_HOW TO COMPLETE THIS TASK_.
Could you please repeat all of the entries exactly as written?

_Stored data_.
______________________________

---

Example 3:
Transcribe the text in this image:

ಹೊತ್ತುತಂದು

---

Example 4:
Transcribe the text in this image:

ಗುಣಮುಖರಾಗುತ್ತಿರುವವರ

______________________________

_EXPECTED ANSWER_.
---

Example 3:
Transcribe the text in this image:

ಹೊತ್ತುತಂದು

---

Example 4:
Transcribe the text in this image:

ಗುಣಮುಖರಾಗುತ್ತಿರುವವರ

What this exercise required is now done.